Operator: Your next question comes from the line of Adam Borg of Stifel. Your line is open.

Adam Borg: Awesome. Thanks for taking the question, and again, I offer my thoughts about the entire Israeli team and the communities of Israel more broadly. Real quickly on the government opportunity. So it was 8% mix of ARR in the quarter. Maybe just talk a little bit more about how federal played out in the quarter and how you think about government more broadly over the next 12 months? Thanks.

Matt Cohen: Thanks, Adam, and thanks for the support, Adam. Listen, I think when we — and we’ve been talking about this for a little while here, right? We are very happy with our position within the — within federal government here in the U.S., the global government where we see a lot of momentum even in the state and local government that falls up into our SLED business. What we see across the board is whereas in the past, a lot of the budget purchases were at the point of kind of year-end budget flush. We’ve seen because of the criticality of identity security that the actual purchases are much more spread out throughout the year. And they’re coming in conjunction with need and actual deployment plans to get them into place.

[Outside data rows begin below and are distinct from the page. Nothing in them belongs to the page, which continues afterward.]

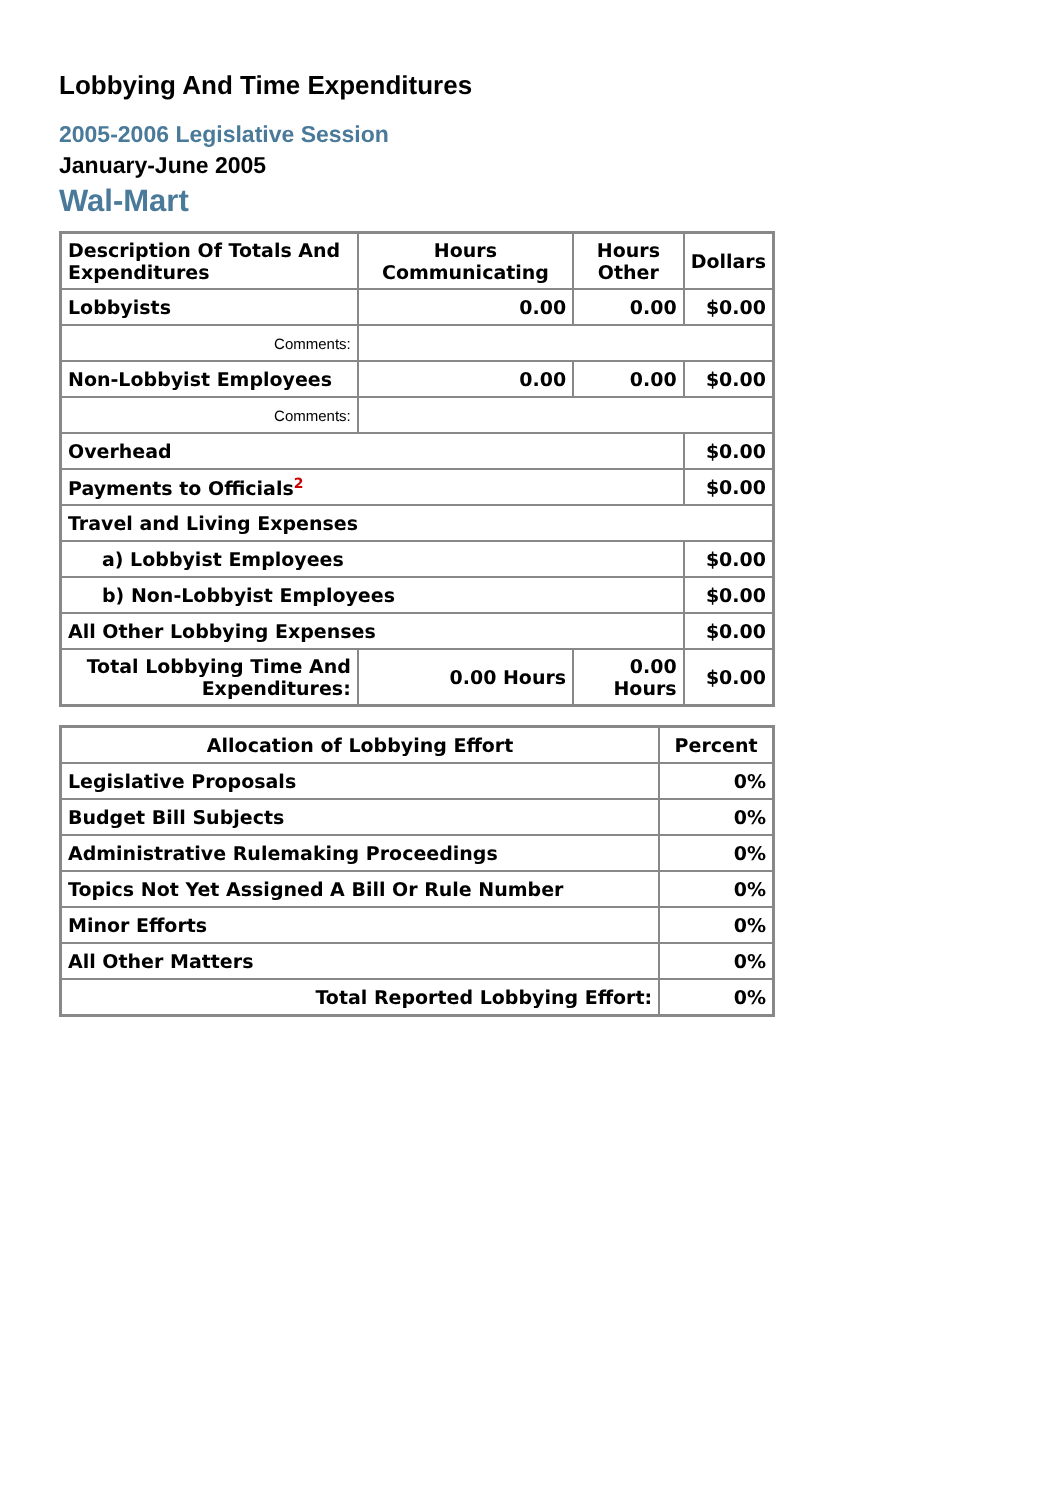Lobbying And Time Expenditures
2005-2006 Legislative Session
January-June 2005
Wal-Mart
| Description Of Totals And Expenditures | Hours Communicating | Hours Other | Dollars |
| --- | --- | --- | --- |
| Lobbyists | 0.00 | 0.00 | $0.00 |
| Comments: | | | |
| Non-Lobbyist Employees | 0.00 | 0.00 | $0.00 |
| Comments: | | | |
| Overhead | | | $0.00 |
| Payments to Officials<sup>2</sup> | | | $0.00 |
| Travel and Living Expenses | | | |
| a) Lobbyist Employees | | | $0.00 |
| b) Non-Lobbyist Employees | | | $0.00 |
| All Other Lobbying Expenses | | | $0.00 |
| Total Lobbying Time And Expenditures: | 0.00 Hours | 0.00 Hours | $0.00 |
| Allocation of Lobbying Effort | Percent |
| --- | --- |
| Legislative Proposals | 0% |
| Budget Bill Subjects | 0% |
| Administrative Rulemaking Proceedings | 0% |
| Topics Not Yet Assigned A Bill Or Rule Number | 0% |
| Minor Efforts | 0% |
| All Other Matters | 0% |
| Total Reported Lobbying Effort: | 0% |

That actually is a much more exciting place for us to be in. It allows us to be able to have a thriving and healthy global government business all year around. And it allows us to be able to invest in the ability to bring new solutions to that customer population, including our investment in getting our EPM and identity and [indiscernible] into the Fed ramp process over time here, it’s our ability to be able to actually expand beyond our strong PAM footprint in a lot of these agencies and accounts. And so when we look at government, in fact, we highlighted a government account in the script that actually is outside of the U.S. But when we look at government, we see the threat landscape actually expanding on them exponentially even more than some of the private sector and their recognition of the need for proper identity security solutions continues on.

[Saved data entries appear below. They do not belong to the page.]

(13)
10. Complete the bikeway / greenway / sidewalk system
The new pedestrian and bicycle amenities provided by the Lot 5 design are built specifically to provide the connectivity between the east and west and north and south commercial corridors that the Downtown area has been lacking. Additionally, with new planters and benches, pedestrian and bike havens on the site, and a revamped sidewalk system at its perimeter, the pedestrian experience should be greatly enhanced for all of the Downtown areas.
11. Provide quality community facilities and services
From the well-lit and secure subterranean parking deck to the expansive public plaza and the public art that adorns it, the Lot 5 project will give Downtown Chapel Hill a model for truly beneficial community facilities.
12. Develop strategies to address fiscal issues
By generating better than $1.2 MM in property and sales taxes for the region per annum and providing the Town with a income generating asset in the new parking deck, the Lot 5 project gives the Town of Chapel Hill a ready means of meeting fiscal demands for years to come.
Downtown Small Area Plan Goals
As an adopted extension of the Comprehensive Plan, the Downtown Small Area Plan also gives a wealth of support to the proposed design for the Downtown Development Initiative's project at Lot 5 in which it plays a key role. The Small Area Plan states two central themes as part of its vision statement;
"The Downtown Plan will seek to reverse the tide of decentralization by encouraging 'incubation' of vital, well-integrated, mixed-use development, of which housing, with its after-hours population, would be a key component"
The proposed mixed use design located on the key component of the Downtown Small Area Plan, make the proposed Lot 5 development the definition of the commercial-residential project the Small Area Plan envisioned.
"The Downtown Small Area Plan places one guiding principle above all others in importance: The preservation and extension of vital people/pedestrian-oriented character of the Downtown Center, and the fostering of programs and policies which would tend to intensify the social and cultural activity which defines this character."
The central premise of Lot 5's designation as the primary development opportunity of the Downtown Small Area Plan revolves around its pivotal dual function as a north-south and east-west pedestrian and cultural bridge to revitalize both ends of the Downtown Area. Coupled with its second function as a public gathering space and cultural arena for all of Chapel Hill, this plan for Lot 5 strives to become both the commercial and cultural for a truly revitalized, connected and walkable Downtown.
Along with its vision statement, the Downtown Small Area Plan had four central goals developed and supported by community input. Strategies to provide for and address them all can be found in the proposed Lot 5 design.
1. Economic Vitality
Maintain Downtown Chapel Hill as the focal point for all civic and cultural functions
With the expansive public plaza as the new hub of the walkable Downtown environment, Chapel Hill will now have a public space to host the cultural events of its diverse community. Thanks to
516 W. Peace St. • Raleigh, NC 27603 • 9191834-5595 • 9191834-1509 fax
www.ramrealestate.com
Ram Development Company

So we think there’s a long runway of growth within the government sector. And we are really happy with our results from that perspective.

Operator: Your next question comes from the line of Brian Colley of Stephens. Your line is open.

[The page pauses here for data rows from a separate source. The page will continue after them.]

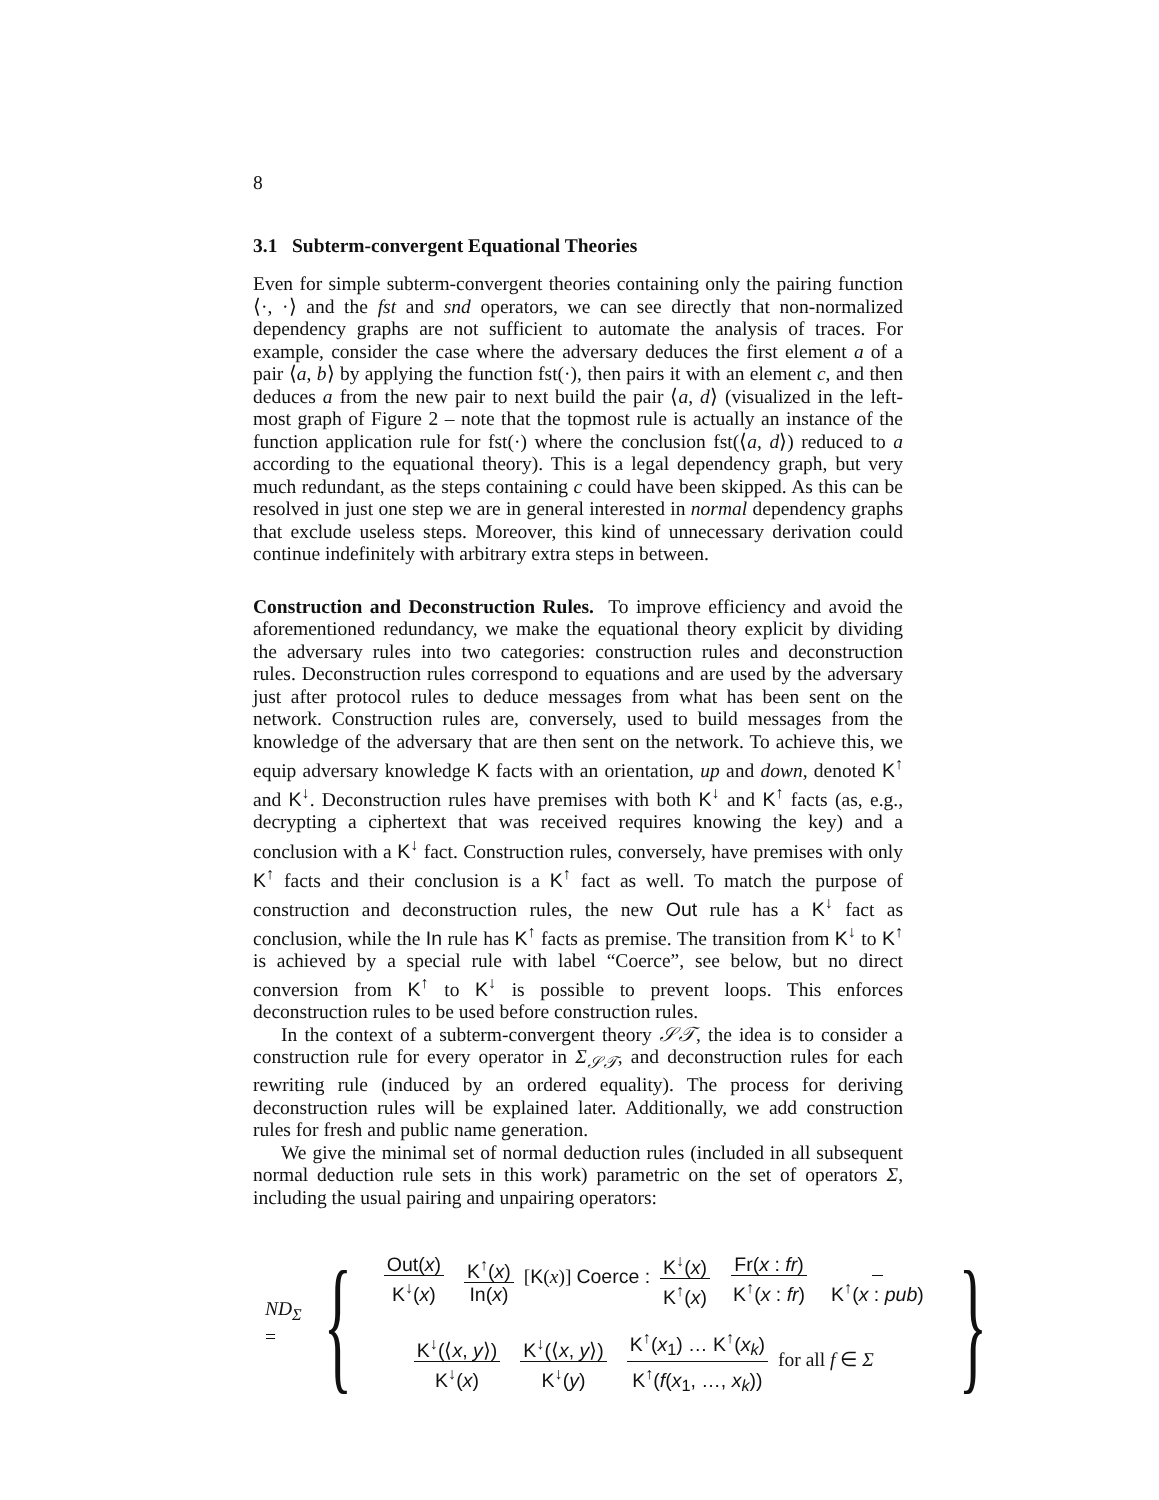8
3.1 Subterm-convergent Equational Theories
Even for simple subterm-convergent theories containing only the pairing function ⟨·, ·⟩ and the fst and snd operators, we can see directly that non-normalized dependency graphs are not sufficient to automate the analysis of traces. For example, consider the case where the adversary deduces the first element a of a pair ⟨a, b⟩ by applying the function fst(·), then pairs it with an element c, and then deduces a from the new pair to next build the pair ⟨a, d⟩ (visualized in the left-most graph of Figure 2 – note that the topmost rule is actually an instance of the function application rule for fst(·) where the conclusion fst(⟨a, d⟩) reduced to a according to the equational theory). This is a legal dependency graph, but very much redundant, as the steps containing c could have been skipped. As this can be resolved in just one step we are in general interested in normal dependency graphs that exclude useless steps. Moreover, this kind of unnecessary derivation could continue indefinitely with arbitrary extra steps in between.
Construction and Deconstruction Rules. To improve efficiency and avoid the aforementioned redundancy, we make the equational theory explicit by dividing the adversary rules into two categories: construction rules and deconstruction rules. Deconstruction rules correspond to equations and are used by the adversary just after protocol rules to deduce messages from what has been sent on the network. Construction rules are, conversely, used to build messages from the knowledge of the adversary that are then sent on the network. To achieve this, we equip adversary knowledge K facts with an orientation, up and down, denoted K<sup>↑</sup> and K<sup>↓</sup>. Deconstruction rules have premises with both K<sup>↓</sup> and K<sup>↑</sup> facts (as, e.g., decrypting a ciphertext that was received requires knowing the key) and a conclusion with a K<sup>↓</sup> fact. Construction rules, conversely, have premises with only K<sup>↑</sup> facts and their conclusion is a K<sup>↑</sup> fact as well. To match the purpose of construction and deconstruction rules, the new Out rule has a K<sup>↓</sup> fact as conclusion, while the In rule has K<sup>↑</sup> facts as premise. The transition from K<sup>↓</sup> to K<sup>↑</sup> is achieved by a special rule with label “Coerce”, see below, but no direct conversion from K<sup>↑</sup> to K<sup>↓</sup> is possible to prevent loops. This enforces deconstruction rules to be used before construction rules.
In the context of a subterm-convergent theory 𝒮𝒯, the idea is to consider a construction rule for every operator in Σ<sub>𝒮𝒯</sub>, and deconstruction rules for each rewriting rule (induced by an ordered equality). The process for deriving deconstruction rules will be explained later. Additionally, we add construction rules for fresh and public name generation.
We give the minimal set of normal deduction rules (included in all subsequent normal deduction rule sets in this work) parametric on the set of operators Σ, including the usual pairing and unpairing operators:
ND<sub>Σ</sub> = {
Out(x) K<sup>↓</sup>(x) K<sup>↑</sup>(x) In(x) [K(x)] Coerce : K<sup>↓</sup>(x) K<sup>↑</sup>(x) Fr(x : fr) K<sup>↑</sup>(x : fr) K<sup>↑</sup>(x : pub)
K<sup>↓</sup>(⟨x, y⟩) K<sup>↓</sup>(x) K<sup>↓</sup>(⟨x, y⟩) K<sup>↓</sup>(y) K<sup>↑</sup>(x<sub>1</sub>) … K<sup>↑</sup>(x<sub>k</sub>) K<sup>↑</sup>(f(x<sub>1</sub>, …, x<sub>k</sub>)) for all f ∈ Σ
}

Brian Colley: Hey, guys. Thanks for taking my question here and certainly like to echo my support as well for the team in Israel and [technical difficulty] Israel more broadly. I’m curious if you saw any divergence and demand trends this quarter between the enterprise and midmarket segments of your business. We’ve heard some other cybersecurity companies say they started seeing some softness in the third quarter in the midmarket. So I’m wondering if that’s something you saw materialize in any way.

Matt Cohen: So we didn’t see any change in that environment. I think we’ve talked about the idea that the midmarket is more affected by macros than the enterprise space. But we haven’t seen any real change or diversion — any change in that from that perspective. I think one of the things that we have to keep reminding everybody around and it’s different than some of our other cybersecurity peers is that we are really not playing in the low end of the midmarket. And I know I said it a couple of minutes ago, but I’ll say it again. Our midmarket, what we call corporate customers are $500 million to $1.5 billion. CyberArk would be a “midmarket account for CyberArk”. And so I think those organizations, especially the ones in the upper end there kind of mirror in their behaviors, what we are seeing in the enterprise space, and that continues on in the third quarter.